START RECORDS FOR THIS EXERCISE

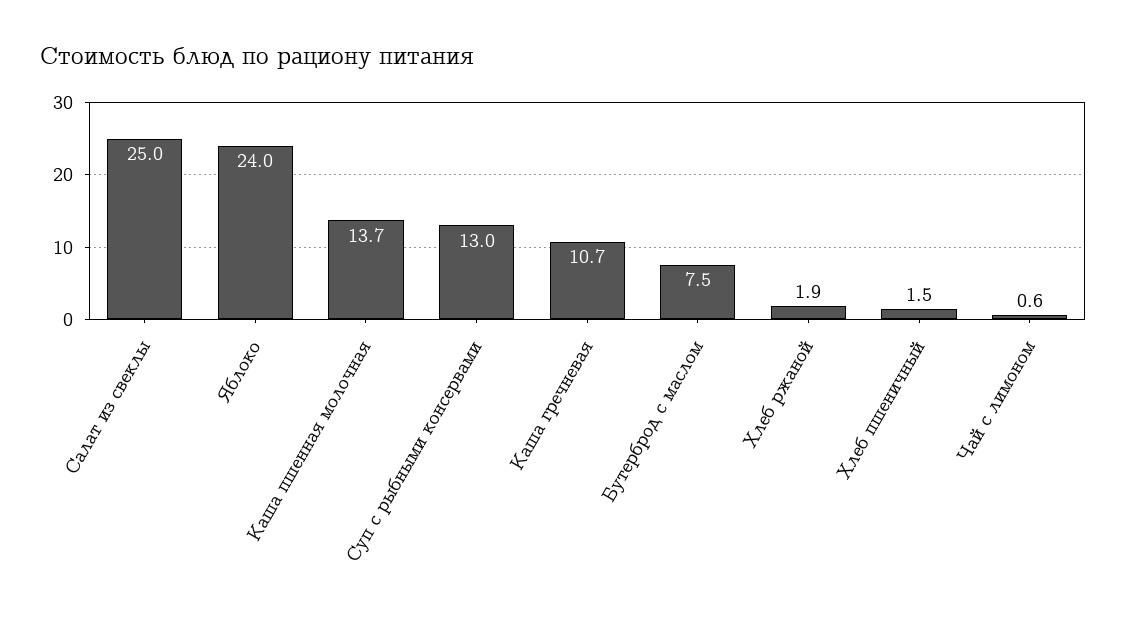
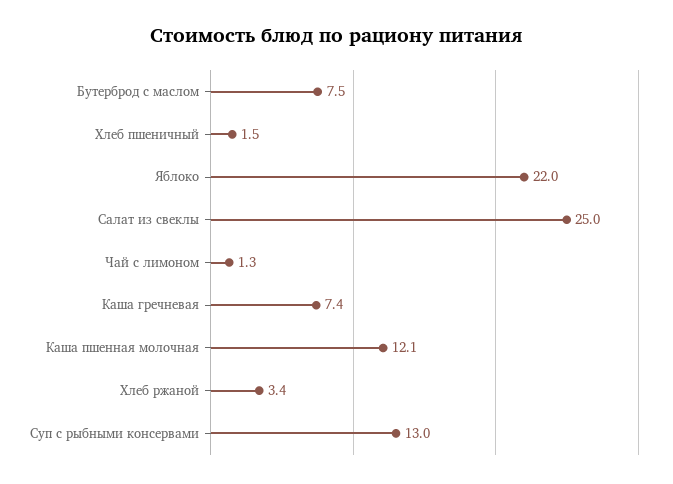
  {
    "Салат из свеклы": 25,
-   "Яблоко": 24,
+   "Яблоко": 22,
-   "Каша пшенная молочная": 13.7,
+   "Каша пшенная молочная": 12.1,
    "Суп с рыбными консервами": 13,
-   "Каша гречневая": 10.7,
+   "Каша гречневая": 7.4,
    "Бутерброд с маслом": 7.5,
-   "Хлеб ржаной": 1.9,
+   "Хлеб ржаной": 3.4,
    "Хлеб пшеничный": 1.5,
-   "Чай с лимоном": 0.6
+   "Чай с лимоном": 1.3
  }

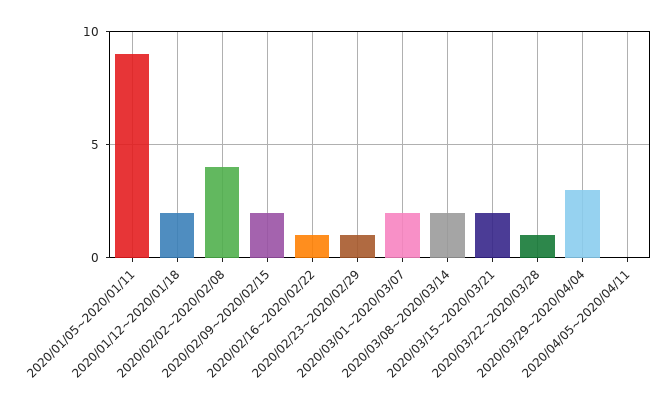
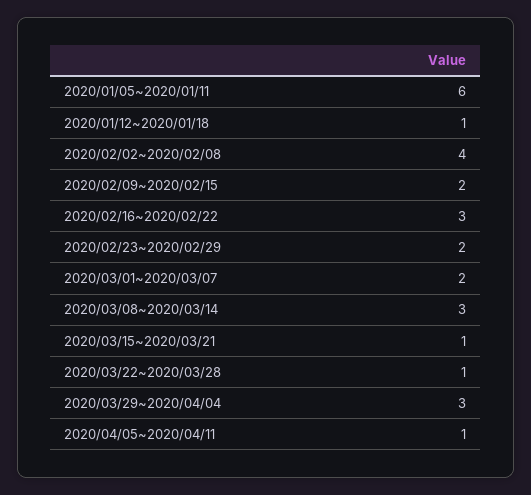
  {
-   "2020/01/05~2020/01/11": 9,
+   "2020/01/05~2020/01/11": 6,
-   "2020/01/12~2020/01/18": 2,
+   "2020/01/12~2020/01/18": 1,
    "2020/02/02~2020/02/08": 4,
    "2020/02/09~2020/02/15": 2,
-   "2020/02/16~2020/02/22": 1,
+   "2020/02/16~2020/02/22": 3,
-   "2020/02/23~2020/02/29": 1,
+   "2020/02/23~2020/02/29": 2,
    "2020/03/01~2020/03/07": 2,
-   "2020/03/08~2020/03/14": 2,
+   "2020/03/08~2020/03/14": 3,
-   "2020/03/15~2020/03/21": 2,
+   "2020/03/15~2020/03/21": 1,
    "2020/03/22~2020/03/28": 1,
    "2020/03/29~2020/04/04": 3,
-   "2020/04/05~2020/04/11": 0
+   "2020/04/05~2020/04/11": 1
  }

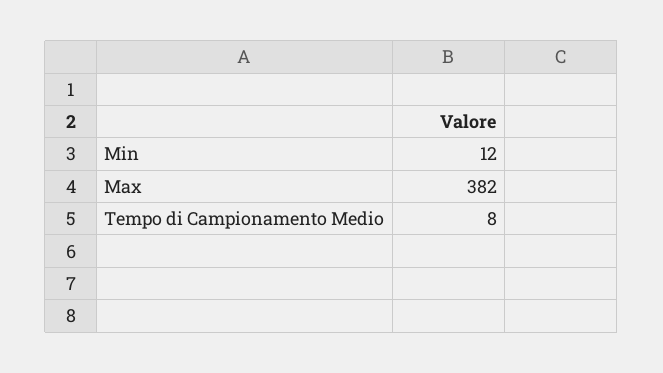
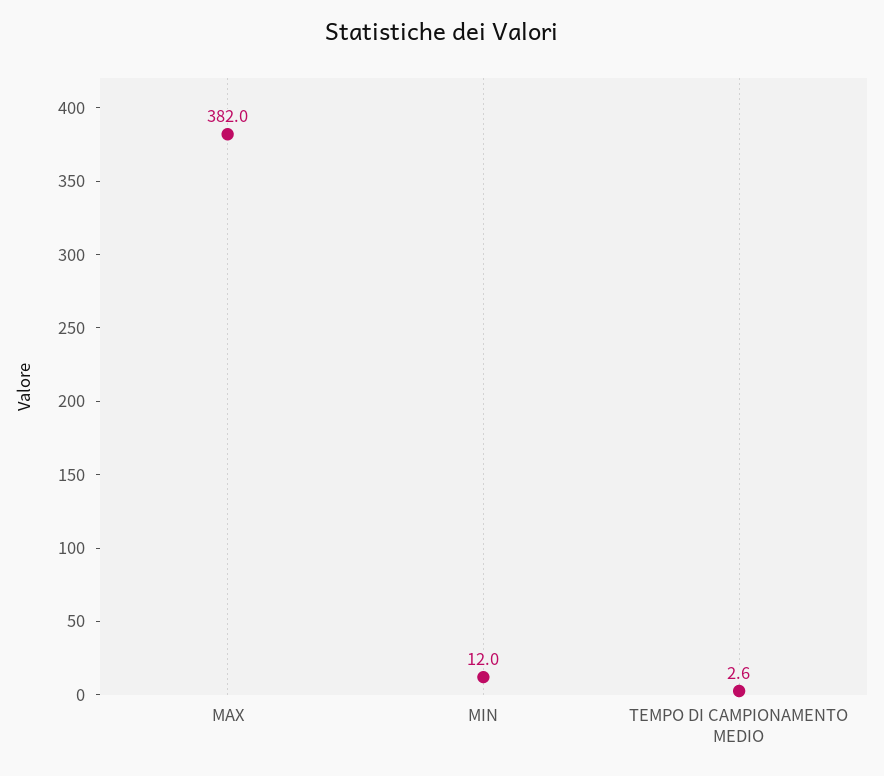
  {
    "Min": 12,
    "Max": 382,
-   "Tempo di Campionamento Medio": 8
+   "Tempo di Campionamento Medio": 2.6
  }

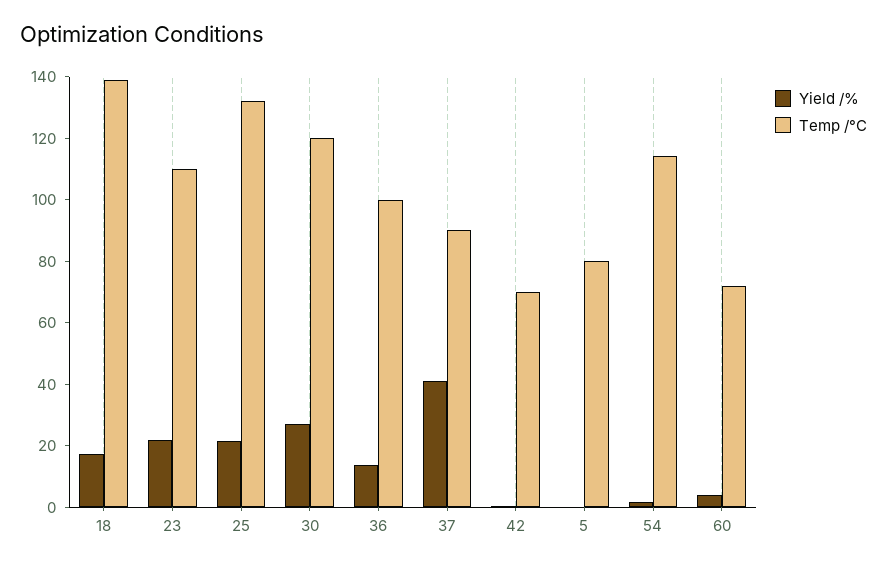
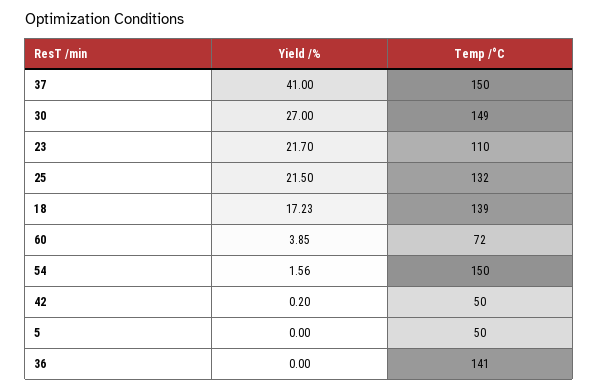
  {
    "Yield /%": {
      "18": 17.23,
      "23": 21.7,
      "25": 21.5,
      "30": 27,
-     "36": 15,
+     "36": 0,
      "37": 41,
      "42": 0.2,
      "5": 0,
      "54": 1.56,
      "60": 3.85
    },
    "Temp /°C": {
      "18": 139,
      "23": 110,
      "25": 132,
-     "30": 120,
+     "30": 149,
-     "36": 100,
+     "36": 141,
-     "37": 90,
+     "37": 150,
-     "42": 70,
+     "42": 50,
-     "5": 80,
+     "5": 50,
-     "54": 115,
+     "54": 150,
      "60": 72
    }
  }

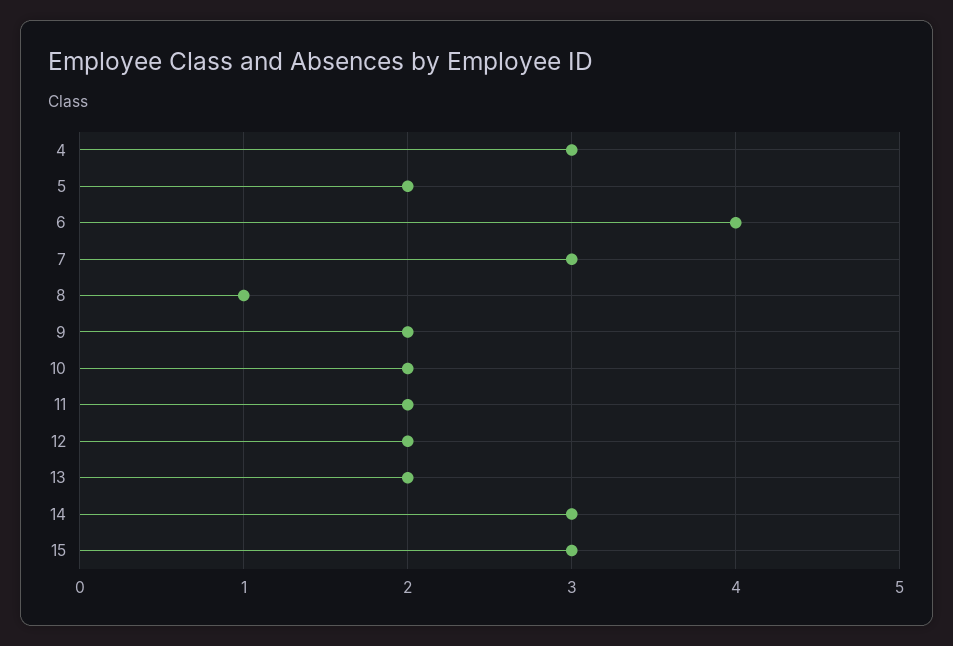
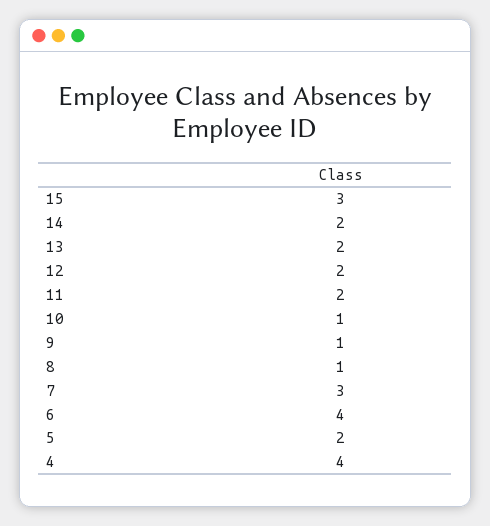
  {
-   "4": 3,
+   "4": 4,
    "5": 2,
    "6": 4,
    "7": 3,
    "8": 1,
-   "9": 2,
+   "9": 1,
-   "10": 2,
+   "10": 1,
    "11": 2,
    "12": 2,
    "13": 2,
-   "14": 3,
+   "14": 2,
    "15": 3
  }

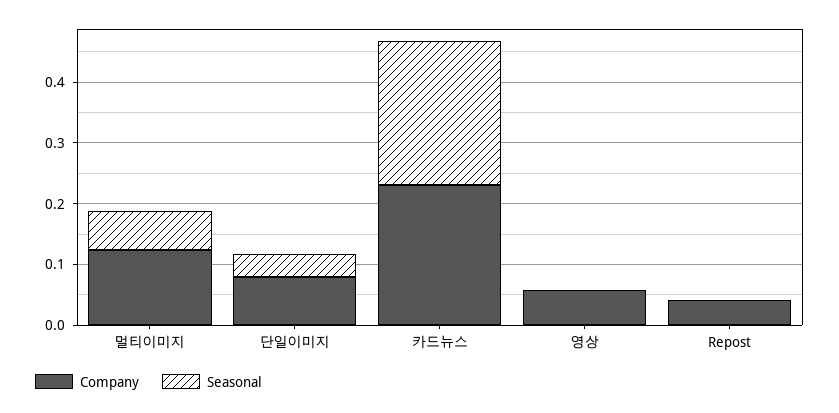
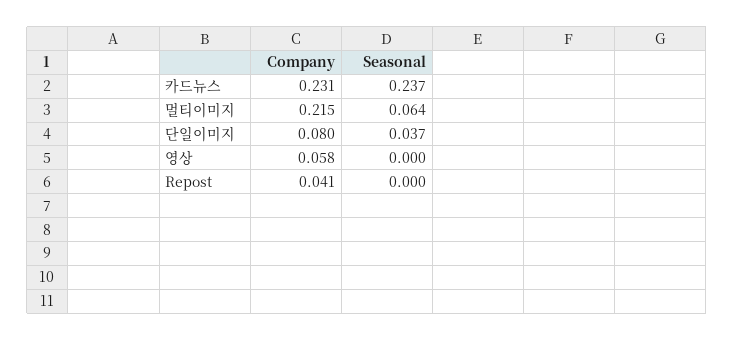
  {
    "Company": {
-     "멀티이미지": 0.12,
+     "멀티이미지": 0.215,
      "단일이미지": 0.08,
      "카드뉴스": 0.231,
      "영상": 0.058,
      "Repost": 0.041
    },
    "Seasonal": {
      "멀티이미지": 0.064,
      "단일이미지": 0.037,
      "카드뉴스": 0.237,
      "영상": 0,
      "Repost": 0
    }
  }

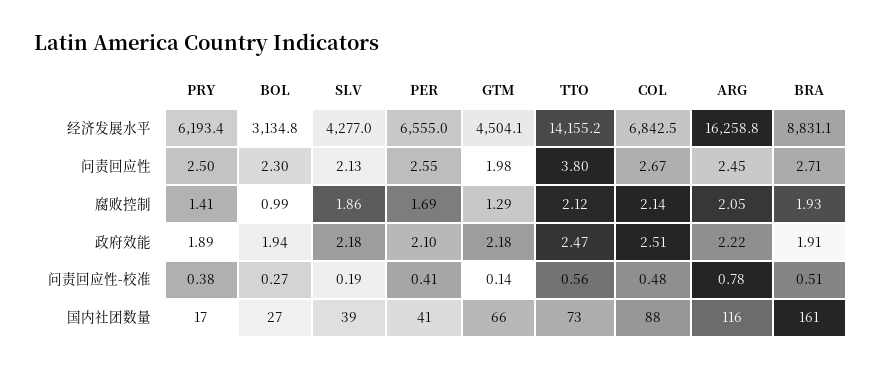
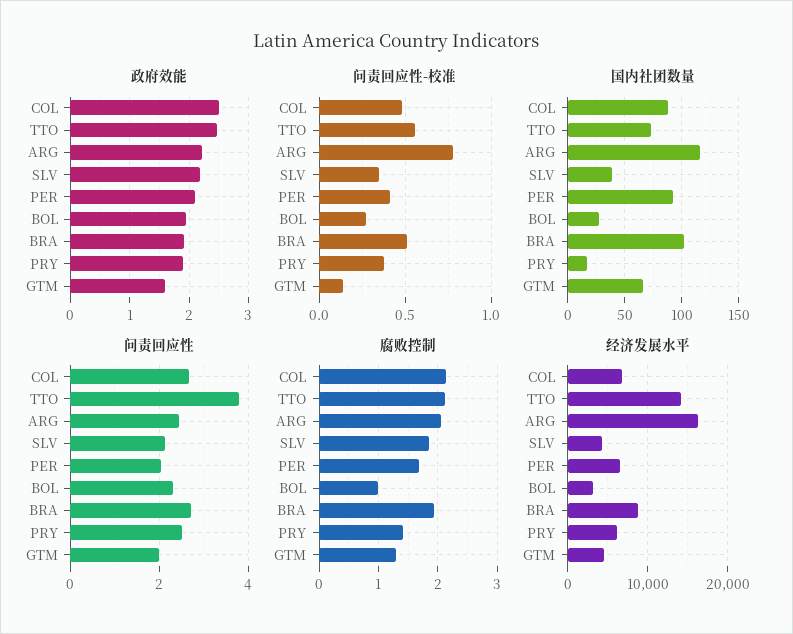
  {
    "经济发展水平": {
      "PRY": 6193.4,
      "BOL": 3134.8,
      "SLV": 4277,
      "PER": 6555,
      "GTM": 4504.1,
      "TTO": 14155.2,
      "COL": 6842.5,
      "ARG": 16258.8,
      "BRA": 8831.1
    },
    "问责回应性": {
      "PRY": 2.5,
      "BOL": 2.3,
      "SLV": 2.13,
-     "PER": 2.55,
+     "PER": 2,
      "GTM": 1.98,
      "TTO": 3.8,
      "COL": 2.67,
      "ARG": 2.45,
      "BRA": 2.71
    },
    "腐败控制": {
      "PRY": 1.41,
      "BOL": 0.99,
      "SLV": 1.86,
      "PER": 1.69,
      "GTM": 1.29,
      "TTO": 2.12,
      "COL": 2.14,
      "ARG": 2.05,
      "BRA": 1.93
    },
    "政府效能": {
      "PRY": 1.89,
      "BOL": 1.94,
      "SLV": 2.18,
      "PER": 2.1,
-     "GTM": 2.18,
+     "GTM": 1.6,
      "TTO": 2.47,
      "COL": 2.51,
      "ARG": 2.22,
      "BRA": 1.91
    },
    "问责回应性-校准": {
      "PRY": 0.38,
      "BOL": 0.27,
-     "SLV": 0.19,
+     "SLV": 0.35,
      "PER": 0.41,
      "GTM": 0.14,
      "TTO": 0.56,
      "COL": 0.48,
      "ARG": 0.78,
      "BRA": 0.51
    },
    "国内社团数量": {
      "PRY": 17,
      "BOL": 27,
      "SLV": 39,
-     "PER": 41,
+     "PER": 90,
      "GTM": 66,
      "TTO": 73,
      "COL": 88,
      "ARG": 116,
-     "BRA": 161
+     "BRA": 100
    }
  }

END RECORDS FOR THIS EXERCISE

* DIRECTIVE
Leave the pictures out. Repeat every entry above exactly.

* FINISHED EXERCISE
  {
    "Салат из свеклы": 25,
-   "Яблоко": 24,
+   "Яблоко": 22,
-   "Каша пшенная молочная": 13.7,
+   "Каша пшенная молочная": 12.1,
    "Суп с рыбными консервами": 13,
-   "Каша гречневая": 10.7,
+   "Каша гречневая": 7.4,
    "Бутерброд с маслом": 7.5,
-   "Хлеб ржаной": 1.9,
+   "Хлеб ржаной": 3.4,
    "Хлеб пшеничный": 1.5,
-   "Чай с лимоном": 0.6
+   "Чай с лимоном": 1.3
  }

  {
-   "2020/01/05~2020/01/11": 9,
+   "2020/01/05~2020/01/11": 6,
-   "2020/01/12~2020/01/18": 2,
+   "2020/01/12~2020/01/18": 1,
    "2020/02/02~2020/02/08": 4,
    "2020/02/09~2020/02/15": 2,
-   "2020/02/16~2020/02/22": 1,
+   "2020/02/16~2020/02/22": 3,
-   "2020/02/23~2020/02/29": 1,
+   "2020/02/23~2020/02/29": 2,
    "2020/03/01~2020/03/07": 2,
-   "2020/03/08~2020/03/14": 2,
+   "2020/03/08~2020/03/14": 3,
-   "2020/03/15~2020/03/21": 2,
+   "2020/03/15~2020/03/21": 1,
    "2020/03/22~2020/03/28": 1,
    "2020/03/29~2020/04/04": 3,
-   "2020/04/05~2020/04/11": 0
+   "2020/04/05~2020/04/11": 1
  }

  {
    "Min": 12,
    "Max": 382,
-   "Tempo di Campionamento Medio": 8
+   "Tempo di Campionamento Medio": 2.6
  }

  {
    "Yield /%": {
      "18": 17.23,
      "23": 21.7,
      "25": 21.5,
      "30": 27,
-     "36": 15,
+     "36": 0,
      "37": 41,
      "42": 0.2,
      "5": 0,
      "54": 1.56,
      "60": 3.85
    },
    "Temp /°C": {
      "18": 139,
      "23": 110,
      "25": 132,
-     "30": 120,
+     "30": 149,
-     "36": 100,
+     "36": 141,
-     "37": 90,
+     "37": 150,
-     "42": 70,
+     "42": 50,
-     "5": 80,
+     "5": 50,
-     "54": 115,
+     "54": 150,
      "60": 72
    }
  }

  {
-   "4": 3,
+   "4": 4,
    "5": 2,
    "6": 4,
    "7": 3,
    "8": 1,
-   "9": 2,
+   "9": 1,
-   "10": 2,
+   "10": 1,
    "11": 2,
    "12": 2,
    "13": 2,
-   "14": 3,
+   "14": 2,
    "15": 3
  }

  {
    "Company": {
-     "멀티이미지": 0.12,
+     "멀티이미지": 0.215,
      "단일이미지": 0.08,
      "카드뉴스": 0.231,
      "영상": 0.058,
      "Repost": 0.041
    },
    "Seasonal": {
      "멀티이미지": 0.064,
      "단일이미지": 0.037,
      "카드뉴스": 0.237,
      "영상": 0,
      "Repost": 0
    }
  }

  {
    "经济发展水平": {
      "PRY": 6193.4,
      "BOL": 3134.8,
      "SLV": 4277,
      "PER": 6555,
      "GTM": 4504.1,
      "TTO": 14155.2,
      "COL": 6842.5,
      "ARG": 16258.8,
      "BRA": 8831.1
    },
    "问责回应性": {
      "PRY": 2.5,
      "BOL": 2.3,
      "SLV": 2.13,
-     "PER": 2.55,
+     "PER": 2,
      "GTM": 1.98,
      "TTO": 3.8,
      "COL": 2.67,
      "ARG": 2.45,
      "BRA": 2.71
    },
    "腐败控制": {
      "PRY": 1.41,
      "BOL": 0.99,
      "SLV": 1.86,
      "PER": 1.69,
      "GTM": 1.29,
      "TTO": 2.12,
      "COL": 2.14,
      "ARG": 2.05,
      "BRA": 1.93
    },
    "政府效能": {
      "PRY": 1.89,
      "BOL": 1.94,
      "SLV": 2.18,
      "PER": 2.1,
-     "GTM": 2.18,
+     "GTM": 1.6,
      "TTO": 2.47,
      "COL": 2.51,
      "ARG": 2.22,
      "BRA": 1.91
    },
    "问责回应性-校准": {
      "PRY": 0.38,
      "BOL": 0.27,
-     "SLV": 0.19,
+     "SLV": 0.35,
      "PER": 0.41,
      "GTM": 0.14,
      "TTO": 0.56,
      "COL": 0.48,
      "ARG": 0.78,
      "BRA": 0.51
    },
    "国内社团数量": {
      "PRY": 17,
      "BOL": 27,
      "SLV": 39,
-     "PER": 41,
+     "PER": 90,
      "GTM": 66,
      "TTO": 73,
      "COL": 88,
      "ARG": 116,
-     "BRA": 161
+     "BRA": 100
    }
  }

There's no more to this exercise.